When we calculate adjusted earnings per share, adjusted EBITDA and other adjustments to the statements of income, we exclude certain expenses and income because we believe that they are not related directly to the underlying performance of our fundamental business operations. We exclude these measures when reviewing financial results and for business planning. Although these events are reflected in our GAAP financial statements, these transactions may limit the comparability of our fundamental operations with prior and future periods. We believe EBITDA and adjusted EBITDA are commonly used by financial analysts and others in the industries in which the Company operates and, thus, provides useful information to investors. The Company does not intend, nor should the reader consider, EBITDA or adjusted EBITDA to be an alternative to operating income, net income, net cash provided by operating activities or any other items calculated in accordance with GAAP. The Company’s definition of adjusted EBITDA may not be comparable with other companies.
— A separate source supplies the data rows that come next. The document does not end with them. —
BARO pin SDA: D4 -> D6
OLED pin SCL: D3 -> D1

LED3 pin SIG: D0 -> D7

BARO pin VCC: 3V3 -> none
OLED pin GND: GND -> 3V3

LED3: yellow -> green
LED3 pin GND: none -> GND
Accordingly, the measurement has limitations depending on its use.

About Sparton Corporation

Sparton Corporation (NYSE:SPA), now in its 119th year, is a provider of complex and sophisticated electromechanical devices with capabilities that include concept development, industrial design, design and manufacturing engineering, production, distribution, field service and refurbishment. The primary markets served are Medical & Biotechnology, Military & Aerospace and Industrial & Commercial. Headquartered in Schaumburg, IL, Sparton currently has thirteen manufacturing locations and engineering design centers worldwide. Sparton’s Web site may be accessed at  www.sparton.com.
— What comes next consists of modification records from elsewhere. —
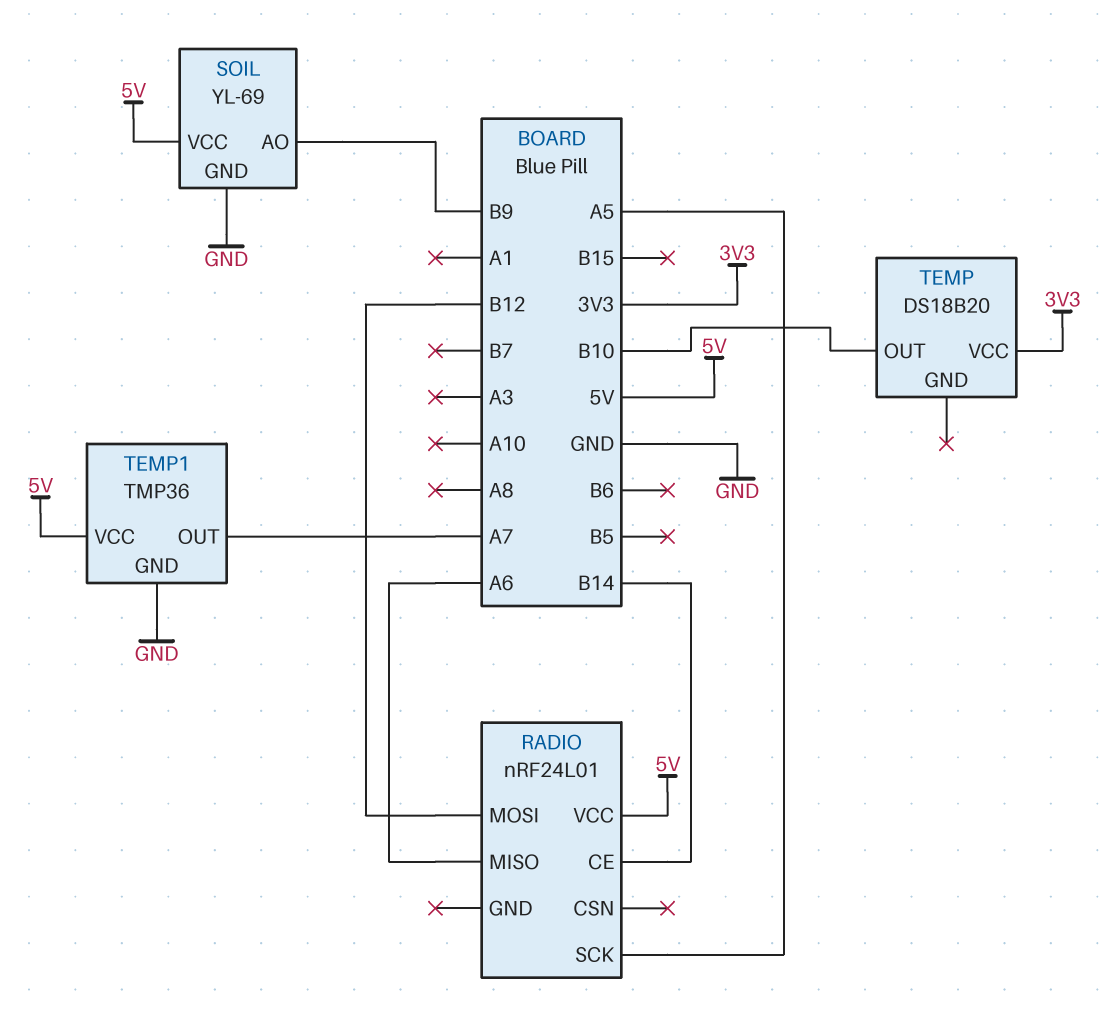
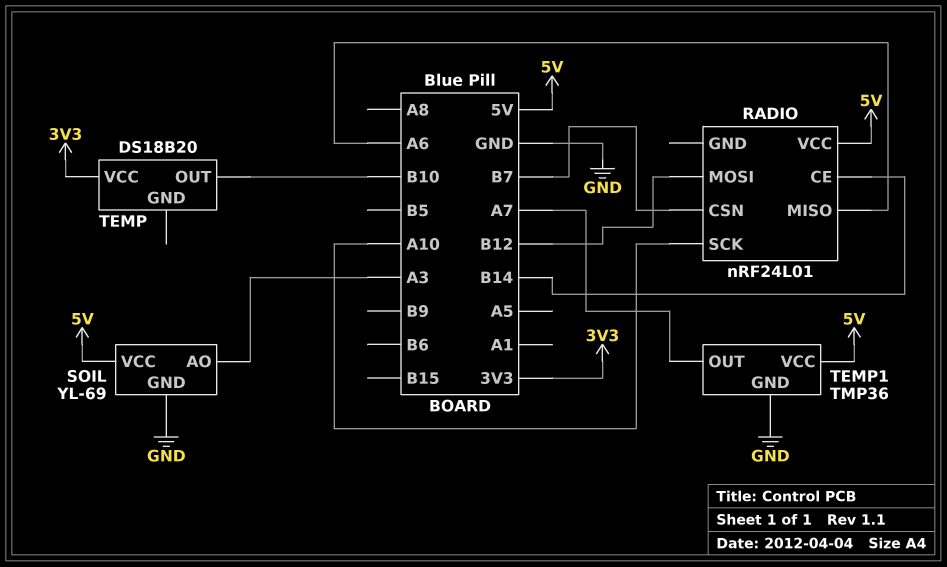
RADIO pin CSN: none -> B7
RADIO pin SCK: A5 -> A10
SOIL pin AO: B9 -> A3

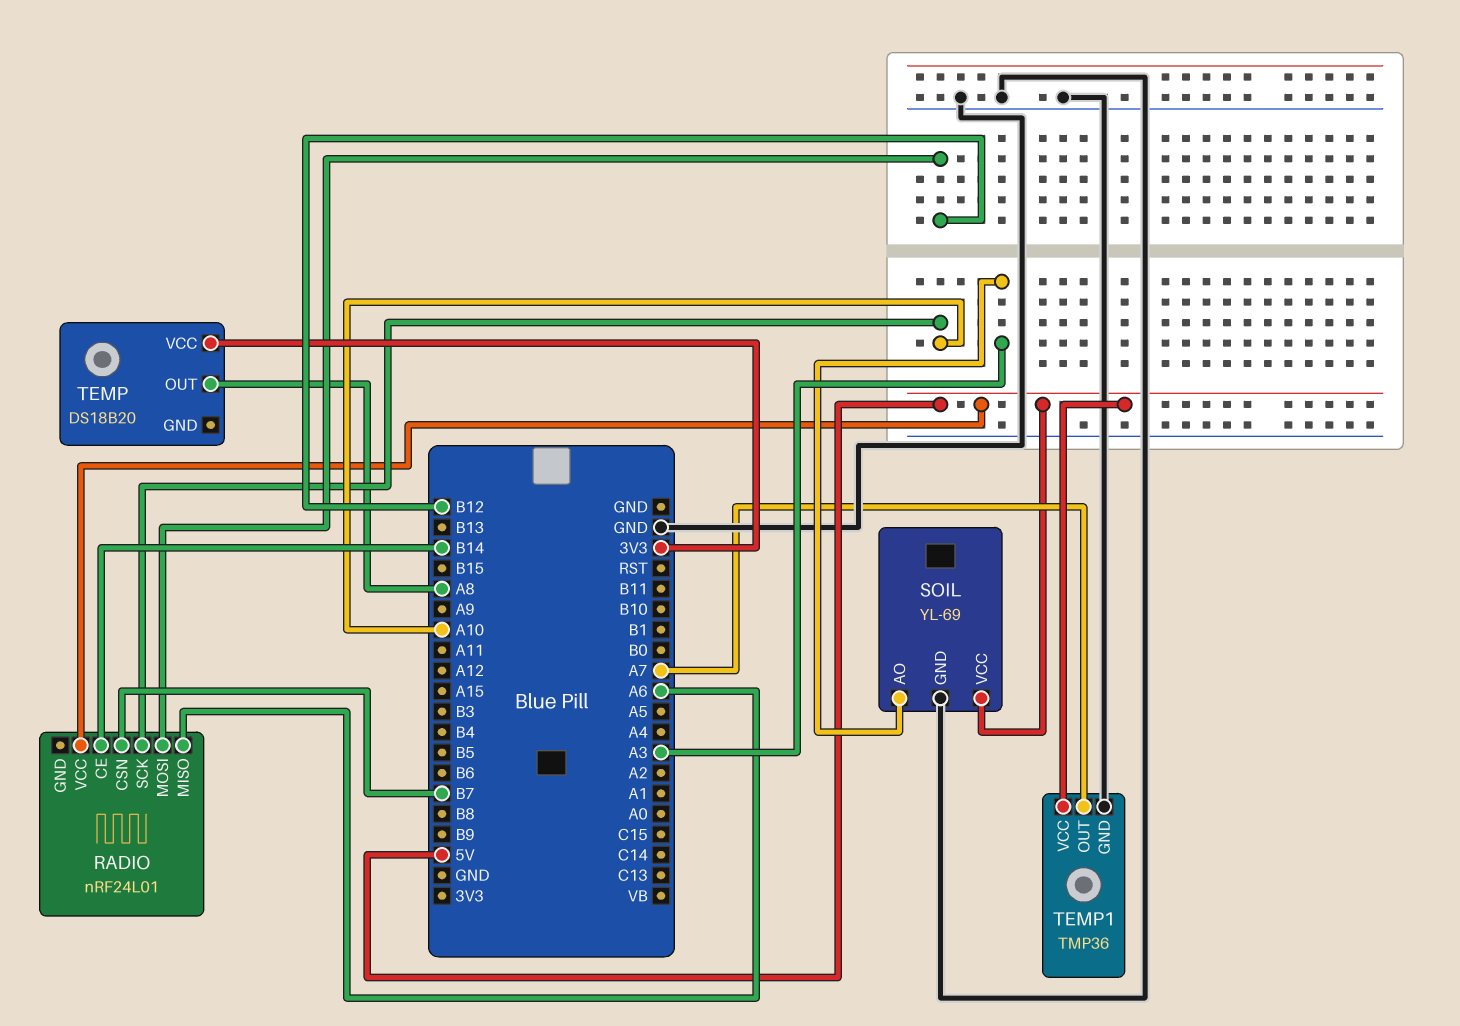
TEMP pin OUT: B10 -> A8

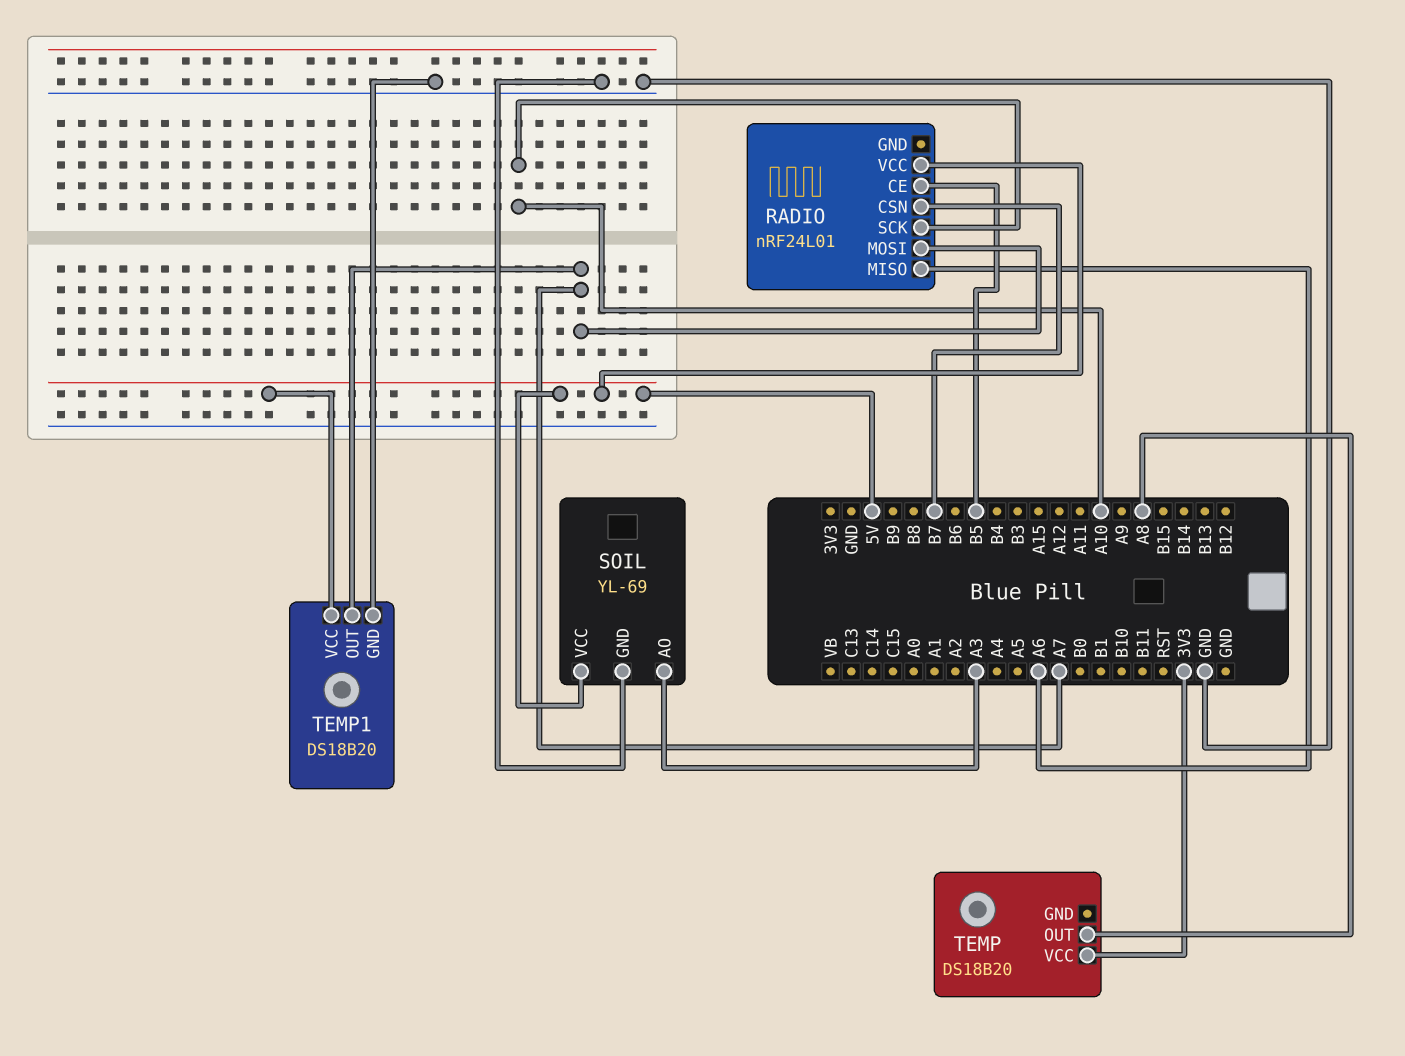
RADIO pin CE: B14 -> B5
RADIO pin MOSI: B12 -> A7
TEMP1: TMP36 -> DS18B20

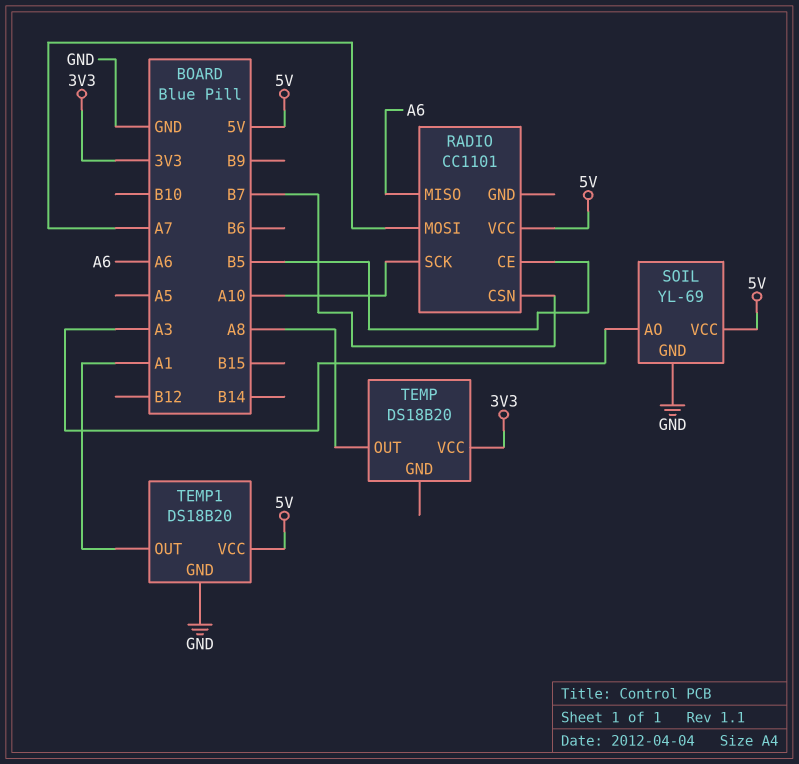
RADIO: nRF24L01 -> CC1101
TEMP1 pin OUT: A7 -> A1

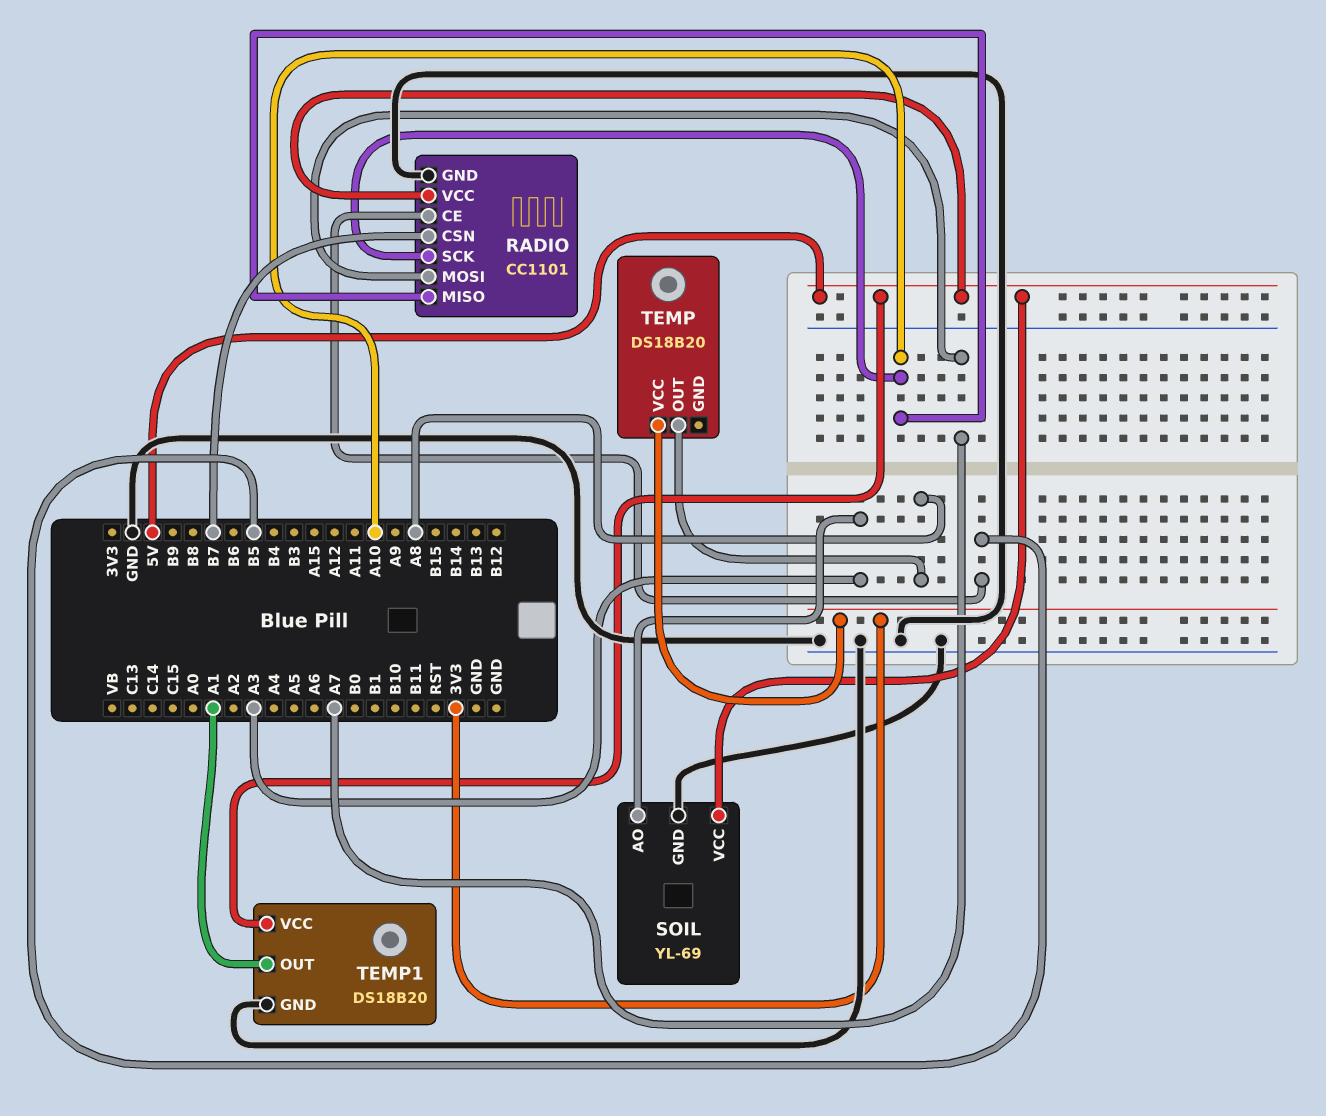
RADIO pin GND: none -> GND
RADIO pin MISO: A6 -> A10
Safe Harbor and Fair Disclosure Statement

Safe Harbor statement under the Private Securities Litigation Reform Act of 1995: To the extent any statements made in this release contain information that is not historical, these statements are essentially forward-looking and are subject to risks and uncertainties, including the difficulty of predicting future results, the regulatory environment, fluctuations in operating results and other risks detailed from time to time in Sparton’s filings with the Securities and Exchange Commission (SEC). The matters discussed in this press release may also involve risks and uncertainties concerning Sparton’s services described in Sparton’s filings with the SEC. In particular, see the risk factors described in Sparton’s most recent Form 10-K and Form 10-Q. Sparton assumes no obligation to update the forward-looking information contained in this press release.

Filing of Sparton Fiscal 2018 Form 10-K

The Company intends to file its Form 10-K with the Securities Exchange Commission by September 14, 2018.